La risposta del sindaco a Marzoli (Pd): progetto In.Te da rilanciare
CHIETI. «La prossima settimana mi incontrerò con i rappresentanti della ex Burgo e della Regione, a partire dal vice presidente Giovanni Lolli, per fare il punto della situazione e dare certezze ai lavoratori della ex cartiera che attendono un reinserimento occupazionale, così come prevedeva il programma In.Te». Il sindaco Umberto Di Primio ha risposto ieri in consiglio comunale all’interrogazione presentata dal consigliere del Pd Alessandro Marzoli sulla ex Burgo, annunciando il nuovo vertice.

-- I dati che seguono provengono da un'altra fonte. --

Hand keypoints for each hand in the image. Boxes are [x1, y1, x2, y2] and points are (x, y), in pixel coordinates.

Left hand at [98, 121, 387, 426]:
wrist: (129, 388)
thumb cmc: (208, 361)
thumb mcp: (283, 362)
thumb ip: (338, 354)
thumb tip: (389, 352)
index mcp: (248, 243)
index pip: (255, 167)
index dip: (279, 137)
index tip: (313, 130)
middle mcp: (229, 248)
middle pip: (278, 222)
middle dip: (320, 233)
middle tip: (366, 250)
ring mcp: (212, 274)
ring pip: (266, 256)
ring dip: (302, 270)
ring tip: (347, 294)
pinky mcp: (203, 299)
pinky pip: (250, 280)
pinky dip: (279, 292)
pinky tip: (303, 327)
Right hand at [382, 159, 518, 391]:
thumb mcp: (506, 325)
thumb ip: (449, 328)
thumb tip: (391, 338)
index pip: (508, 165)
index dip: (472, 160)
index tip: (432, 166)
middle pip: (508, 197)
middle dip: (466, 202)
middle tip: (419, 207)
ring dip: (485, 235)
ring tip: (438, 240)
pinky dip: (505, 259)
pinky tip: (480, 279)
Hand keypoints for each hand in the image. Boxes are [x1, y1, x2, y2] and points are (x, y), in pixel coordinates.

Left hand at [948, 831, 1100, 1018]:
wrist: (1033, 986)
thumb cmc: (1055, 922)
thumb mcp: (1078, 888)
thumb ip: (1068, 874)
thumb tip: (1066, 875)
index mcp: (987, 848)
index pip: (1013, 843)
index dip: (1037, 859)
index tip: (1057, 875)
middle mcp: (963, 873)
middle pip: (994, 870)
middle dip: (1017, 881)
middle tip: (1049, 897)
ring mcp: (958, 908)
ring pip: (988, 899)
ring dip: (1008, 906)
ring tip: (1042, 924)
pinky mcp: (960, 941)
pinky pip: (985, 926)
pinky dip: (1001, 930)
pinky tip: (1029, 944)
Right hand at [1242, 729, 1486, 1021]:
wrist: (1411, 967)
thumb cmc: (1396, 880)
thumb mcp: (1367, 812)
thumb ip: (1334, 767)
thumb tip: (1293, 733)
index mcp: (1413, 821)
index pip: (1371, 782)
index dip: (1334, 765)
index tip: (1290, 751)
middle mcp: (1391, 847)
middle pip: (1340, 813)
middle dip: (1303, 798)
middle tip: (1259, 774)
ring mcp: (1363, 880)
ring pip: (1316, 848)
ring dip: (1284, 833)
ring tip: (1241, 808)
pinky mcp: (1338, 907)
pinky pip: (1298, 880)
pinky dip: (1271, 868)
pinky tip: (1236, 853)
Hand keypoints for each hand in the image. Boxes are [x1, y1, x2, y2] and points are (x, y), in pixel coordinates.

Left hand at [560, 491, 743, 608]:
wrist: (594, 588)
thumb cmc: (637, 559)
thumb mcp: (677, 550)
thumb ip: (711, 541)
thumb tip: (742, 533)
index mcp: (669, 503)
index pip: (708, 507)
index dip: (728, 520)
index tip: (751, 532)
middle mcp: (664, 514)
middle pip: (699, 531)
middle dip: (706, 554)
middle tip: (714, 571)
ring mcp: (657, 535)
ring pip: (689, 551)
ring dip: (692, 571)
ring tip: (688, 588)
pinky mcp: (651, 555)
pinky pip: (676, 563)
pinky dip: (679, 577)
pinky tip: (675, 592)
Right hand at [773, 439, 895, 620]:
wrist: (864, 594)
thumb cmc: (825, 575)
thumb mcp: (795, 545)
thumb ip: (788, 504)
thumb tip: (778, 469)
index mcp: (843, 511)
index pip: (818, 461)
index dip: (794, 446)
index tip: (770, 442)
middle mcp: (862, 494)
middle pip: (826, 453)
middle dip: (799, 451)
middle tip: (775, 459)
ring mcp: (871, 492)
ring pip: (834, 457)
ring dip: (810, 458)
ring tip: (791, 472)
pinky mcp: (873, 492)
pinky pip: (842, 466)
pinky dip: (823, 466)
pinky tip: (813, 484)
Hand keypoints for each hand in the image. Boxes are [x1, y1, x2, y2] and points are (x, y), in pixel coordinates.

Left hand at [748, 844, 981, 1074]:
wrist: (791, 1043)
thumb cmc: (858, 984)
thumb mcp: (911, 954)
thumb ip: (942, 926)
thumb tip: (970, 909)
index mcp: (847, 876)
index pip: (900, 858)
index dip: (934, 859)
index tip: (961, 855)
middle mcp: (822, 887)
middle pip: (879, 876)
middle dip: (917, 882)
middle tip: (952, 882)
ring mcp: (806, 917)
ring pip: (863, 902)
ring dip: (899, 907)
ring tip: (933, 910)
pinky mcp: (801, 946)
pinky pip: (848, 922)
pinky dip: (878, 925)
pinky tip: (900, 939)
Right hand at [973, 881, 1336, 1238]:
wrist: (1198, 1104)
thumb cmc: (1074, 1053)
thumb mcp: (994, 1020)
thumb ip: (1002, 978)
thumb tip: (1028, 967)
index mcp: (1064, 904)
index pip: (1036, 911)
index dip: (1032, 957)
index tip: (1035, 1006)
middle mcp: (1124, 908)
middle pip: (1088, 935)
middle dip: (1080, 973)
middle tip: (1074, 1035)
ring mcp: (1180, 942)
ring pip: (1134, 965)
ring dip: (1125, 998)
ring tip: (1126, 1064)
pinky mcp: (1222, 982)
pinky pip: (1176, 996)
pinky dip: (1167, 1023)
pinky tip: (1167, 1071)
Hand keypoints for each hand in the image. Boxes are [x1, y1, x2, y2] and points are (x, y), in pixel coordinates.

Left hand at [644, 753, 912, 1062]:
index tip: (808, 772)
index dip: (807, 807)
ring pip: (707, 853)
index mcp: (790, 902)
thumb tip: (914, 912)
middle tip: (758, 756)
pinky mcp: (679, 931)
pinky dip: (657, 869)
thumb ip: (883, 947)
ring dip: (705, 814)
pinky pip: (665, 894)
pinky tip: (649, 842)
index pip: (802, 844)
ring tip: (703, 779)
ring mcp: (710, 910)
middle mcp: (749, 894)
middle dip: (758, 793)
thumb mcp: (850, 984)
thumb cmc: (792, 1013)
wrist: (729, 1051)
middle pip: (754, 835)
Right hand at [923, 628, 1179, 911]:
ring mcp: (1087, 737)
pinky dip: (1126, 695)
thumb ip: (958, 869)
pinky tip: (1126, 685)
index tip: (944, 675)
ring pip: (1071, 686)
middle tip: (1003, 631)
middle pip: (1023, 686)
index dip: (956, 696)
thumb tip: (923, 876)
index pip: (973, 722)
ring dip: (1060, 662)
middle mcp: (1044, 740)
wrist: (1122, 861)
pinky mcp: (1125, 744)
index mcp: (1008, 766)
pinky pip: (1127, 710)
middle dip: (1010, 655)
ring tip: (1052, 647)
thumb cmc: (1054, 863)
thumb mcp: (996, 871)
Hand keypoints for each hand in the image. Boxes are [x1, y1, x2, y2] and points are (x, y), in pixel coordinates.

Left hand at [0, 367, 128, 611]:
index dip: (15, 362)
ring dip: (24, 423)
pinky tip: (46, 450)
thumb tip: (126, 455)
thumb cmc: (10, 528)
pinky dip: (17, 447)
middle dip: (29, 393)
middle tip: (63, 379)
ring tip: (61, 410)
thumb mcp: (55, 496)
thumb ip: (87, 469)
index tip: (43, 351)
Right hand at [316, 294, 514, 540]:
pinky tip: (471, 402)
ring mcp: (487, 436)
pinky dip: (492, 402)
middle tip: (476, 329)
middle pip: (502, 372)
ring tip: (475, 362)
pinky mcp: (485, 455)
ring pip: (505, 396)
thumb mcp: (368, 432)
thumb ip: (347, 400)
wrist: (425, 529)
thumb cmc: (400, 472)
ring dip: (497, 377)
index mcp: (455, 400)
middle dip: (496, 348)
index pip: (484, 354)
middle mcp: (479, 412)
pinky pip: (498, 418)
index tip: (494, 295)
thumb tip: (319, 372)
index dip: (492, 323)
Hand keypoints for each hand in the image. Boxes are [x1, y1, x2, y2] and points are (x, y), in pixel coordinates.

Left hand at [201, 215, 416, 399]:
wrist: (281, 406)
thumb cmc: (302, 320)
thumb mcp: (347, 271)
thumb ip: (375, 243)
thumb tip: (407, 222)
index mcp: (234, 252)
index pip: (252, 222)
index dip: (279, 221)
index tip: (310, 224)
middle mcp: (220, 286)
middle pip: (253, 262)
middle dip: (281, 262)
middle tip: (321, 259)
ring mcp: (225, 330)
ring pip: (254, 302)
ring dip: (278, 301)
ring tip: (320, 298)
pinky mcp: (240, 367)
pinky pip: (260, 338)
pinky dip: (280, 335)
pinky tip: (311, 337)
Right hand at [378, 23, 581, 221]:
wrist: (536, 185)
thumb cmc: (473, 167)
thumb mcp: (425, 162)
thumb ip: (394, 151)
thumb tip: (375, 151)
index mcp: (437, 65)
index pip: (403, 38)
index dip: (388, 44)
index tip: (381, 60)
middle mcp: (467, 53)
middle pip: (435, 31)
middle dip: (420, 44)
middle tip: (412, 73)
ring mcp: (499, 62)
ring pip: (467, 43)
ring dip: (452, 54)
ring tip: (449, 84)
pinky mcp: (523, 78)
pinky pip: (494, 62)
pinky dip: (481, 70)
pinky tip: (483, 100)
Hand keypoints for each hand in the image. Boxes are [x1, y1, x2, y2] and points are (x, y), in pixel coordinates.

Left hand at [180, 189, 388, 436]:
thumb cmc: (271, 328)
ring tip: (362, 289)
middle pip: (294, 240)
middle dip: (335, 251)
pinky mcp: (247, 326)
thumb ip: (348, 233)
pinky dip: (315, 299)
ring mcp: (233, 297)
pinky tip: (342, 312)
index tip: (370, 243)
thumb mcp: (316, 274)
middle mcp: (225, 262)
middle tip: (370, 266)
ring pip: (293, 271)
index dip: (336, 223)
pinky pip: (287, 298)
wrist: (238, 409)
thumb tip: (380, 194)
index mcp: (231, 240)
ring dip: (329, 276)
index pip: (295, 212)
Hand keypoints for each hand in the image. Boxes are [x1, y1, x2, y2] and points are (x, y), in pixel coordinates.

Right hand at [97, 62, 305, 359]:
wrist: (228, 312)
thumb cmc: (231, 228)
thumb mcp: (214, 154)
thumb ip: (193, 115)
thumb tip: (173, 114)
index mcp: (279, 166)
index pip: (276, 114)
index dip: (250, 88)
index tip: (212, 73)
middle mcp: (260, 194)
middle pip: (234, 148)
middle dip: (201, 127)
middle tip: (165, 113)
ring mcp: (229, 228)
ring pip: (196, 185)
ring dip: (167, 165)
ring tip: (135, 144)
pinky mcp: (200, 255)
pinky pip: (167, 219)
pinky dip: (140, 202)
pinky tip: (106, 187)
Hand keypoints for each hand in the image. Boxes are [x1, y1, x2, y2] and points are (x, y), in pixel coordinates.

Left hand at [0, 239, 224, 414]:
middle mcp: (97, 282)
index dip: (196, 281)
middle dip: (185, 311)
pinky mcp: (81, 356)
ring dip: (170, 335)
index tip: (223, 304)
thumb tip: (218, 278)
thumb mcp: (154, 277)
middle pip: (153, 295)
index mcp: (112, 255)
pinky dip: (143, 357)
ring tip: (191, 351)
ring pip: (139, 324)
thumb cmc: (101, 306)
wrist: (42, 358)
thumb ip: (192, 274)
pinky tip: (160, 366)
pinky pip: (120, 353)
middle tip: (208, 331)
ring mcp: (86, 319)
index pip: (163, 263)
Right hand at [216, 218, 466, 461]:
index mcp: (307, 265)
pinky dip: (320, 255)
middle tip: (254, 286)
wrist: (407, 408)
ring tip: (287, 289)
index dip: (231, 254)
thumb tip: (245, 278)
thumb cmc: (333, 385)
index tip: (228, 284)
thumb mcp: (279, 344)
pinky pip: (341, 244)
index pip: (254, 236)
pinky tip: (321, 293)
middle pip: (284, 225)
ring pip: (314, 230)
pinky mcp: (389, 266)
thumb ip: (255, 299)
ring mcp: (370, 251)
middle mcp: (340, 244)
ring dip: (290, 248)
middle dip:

«Chi vuole investire», ha detto ancora, «deve presentare tutti i documenti per le autorizzazioni, altrimenti il Comune non può agire». Il consiglio si è occupato anche del problema sollevato dai 5 Stelle circa la dotazione di personale degli asili nido (per i quali ieri in giunta sono state trovate nuove risorse, provenienti dal milione e 800 mila euro di economie che, però, va quasi tutto accantonato per contenziosi), e del taglio degli alberi, questione proposta ancora da Marzoli. All’unanimità è stato approvato il regolamento sulle sanzioni circa la demolizione delle opere abusive, presentato dall’assessore Mario Colantonio. A maggioranza (trasversale) è passato invece l’ordine del giorno del consigliere Teresa Giammarino (Chieti per Chieti) per l’esenzione ticket a favore degli inoccupati. Poi la sospensione per mancanza del numero legale. (a.i.)